Il percorso a noi proposto dalla liturgia è un vero e proprio processo di integrazione tra ruolo e identità.
Quando il ruolo ha nulla a che spartire con la propria esistenza e il personaggio ha la meglio sulla persona, si finisce per diventare mercanti di parole, uomini e donne che inalberano orgogliosamente insegne e titoli, gente che dimena di contentezza quando si sente osservata.
È il rischio dal quale ci mette in guardia questa pagina di vangelo troppo poco frequentata e che ci invita a prendere in considerazione i fatti non le apparenze, le scelte non i discorsi, i gesti non i proclami. Si diventa grotteschi – sembra ripetere Gesù – quando, per un piccolo ritaglio di potere, si crede di poter spadroneggiare su tutto e su tutti. Purtroppo, nessuna forma di potere – neanche quello religioso – è esente da questo rischio.
Forse dovremmo tradurre diversamente il secondo comandamento (non nominare il nome di Dio invano) con non utilizzare il nome di Dio invano.
Ci condiziona uno spasmodico bisogno di doverci distinguere a tutti i costi; siamo fagocitati dalla sete di dominio; ci seduce la voglia di esibirci pur di ricevere plauso e stima altrui, ci illudiamo di poter fare a meno di assumere il peso della partita che abbiamo scelto di giocare; ci attraversa una sorta di nevrosi quando ci rifugiamo in piccole o grandi manie rituali; diventiamo intransigenti nei giudizi sugli altri mentre a noi concediamo larghi sconti. Ma tutto questo è una strada senza uscita, strada delle nostre inconsistenze, strada che scambia l’essere con l’apparire: per questo non troviamo alcun eufemismo nelle parole di Gesù mentre denuncia la situazione di chi, chiamato a favorire la possibilità di conoscere Dio, ne è divenuto addirittura un ostacolo.
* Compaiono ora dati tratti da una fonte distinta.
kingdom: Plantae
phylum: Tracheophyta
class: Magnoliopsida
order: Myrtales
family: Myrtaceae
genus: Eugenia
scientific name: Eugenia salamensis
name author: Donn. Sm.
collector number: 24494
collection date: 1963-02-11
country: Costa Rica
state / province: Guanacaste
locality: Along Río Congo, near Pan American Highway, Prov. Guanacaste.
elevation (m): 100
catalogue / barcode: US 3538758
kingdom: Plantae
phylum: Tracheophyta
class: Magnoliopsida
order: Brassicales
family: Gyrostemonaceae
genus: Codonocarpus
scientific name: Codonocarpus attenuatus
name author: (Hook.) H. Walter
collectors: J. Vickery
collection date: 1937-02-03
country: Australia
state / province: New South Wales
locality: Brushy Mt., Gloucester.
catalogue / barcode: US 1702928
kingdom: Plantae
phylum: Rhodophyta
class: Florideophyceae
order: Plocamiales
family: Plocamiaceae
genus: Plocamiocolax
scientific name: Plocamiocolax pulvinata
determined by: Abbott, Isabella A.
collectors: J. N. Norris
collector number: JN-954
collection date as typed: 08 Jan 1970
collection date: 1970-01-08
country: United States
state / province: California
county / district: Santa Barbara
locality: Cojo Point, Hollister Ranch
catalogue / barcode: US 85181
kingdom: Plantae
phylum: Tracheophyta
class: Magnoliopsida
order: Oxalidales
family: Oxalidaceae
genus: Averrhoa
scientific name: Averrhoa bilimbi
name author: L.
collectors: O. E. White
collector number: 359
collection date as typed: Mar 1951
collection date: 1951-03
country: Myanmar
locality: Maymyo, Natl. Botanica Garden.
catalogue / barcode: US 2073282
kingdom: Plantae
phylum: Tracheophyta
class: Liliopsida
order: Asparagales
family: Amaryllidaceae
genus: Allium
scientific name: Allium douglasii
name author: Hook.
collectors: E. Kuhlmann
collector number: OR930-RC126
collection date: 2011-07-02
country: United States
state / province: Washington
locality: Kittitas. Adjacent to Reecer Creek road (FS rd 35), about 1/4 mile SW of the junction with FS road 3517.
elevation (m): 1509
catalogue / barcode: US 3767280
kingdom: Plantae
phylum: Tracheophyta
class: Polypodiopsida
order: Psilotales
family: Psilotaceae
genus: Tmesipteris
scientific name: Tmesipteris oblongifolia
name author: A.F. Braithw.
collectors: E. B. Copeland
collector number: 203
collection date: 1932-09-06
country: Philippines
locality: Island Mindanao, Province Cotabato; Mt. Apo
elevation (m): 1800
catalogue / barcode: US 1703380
Altra è la strada che la comunità cristiana è chiamata a imboccare: quella di una presenza che non ricerca posti prestigiosi ma ruoli umili, nascosti; quella di una presenza che non ambisce riconoscimenti ma è capace di assumere ciò che spesso risulta sgradito ad altri.
Non poche volte siamo attraversati dalla convinzione che l’autorità delle nostre parole passi attraverso quel ruolo che ciascuno di noi riveste nei confronti di qualcun altro (della serie: tu non sai chi sono io?). Ma non è una cattedra o un qualsiasi ruolo istituzionale a conferire peso a ciò che di valido possiamo trasmettere, quanto l’autorevolezza che passa attraverso uno stile che, prima ancora che dire, già incarna quanto poi potrà essere enunciato con la bocca.
Non fate come loro…
Se almeno riuscissimo a cogliere l’affetto che parole come queste lasciano trasparire. Non fare così, ripete chi ha a cuore la vicenda delle persone a cui si sente legato.
Non fate come loro…
Dire e non fare tradisce un comportamento ipocrita.
Legare fardelli e non portarli, equivale a compiere uno sfruttamento: quanto diverso il clima là dove è dato di respirare dal proprio stile lo sforzo di vivere almeno con un dito quanto si annuncia agli altri!
Operare il bene per suscitare ammirazione e adulazione, significa essere persone superbe: la vita ridotta a spettacolo.
Amare posti di onore e ossequi, attesta tutta la nostra stupida boria mentre siamo incapaci di un sano realismo su noi stessi.
Un modo distorto di intendersi genera un modo distorto di operare.
Trapela dalle parole evangeliche un invito ad essere umili che equivale, poi, ad essere veri.
Mi piace concludere con le parole di un pastore cristiano che è stato in mezzo ai fratelli fino alla fine, proprio come il Signore Gesù:
“La comunità cristiana non ha bisogno di personalità brillanti, ma di fedeli servitori di Gesù e dei fratelli. Non le mancano elementi del primo tipo, ma del secondo. Si può riconoscere autorità nella cura pastorale solo al servitore di Gesù Cristo, che non cerca autorità per sé, ma che si inchina all’autorità della Parola, come un fratello tra i fratelli” (D. Bonhoeffer).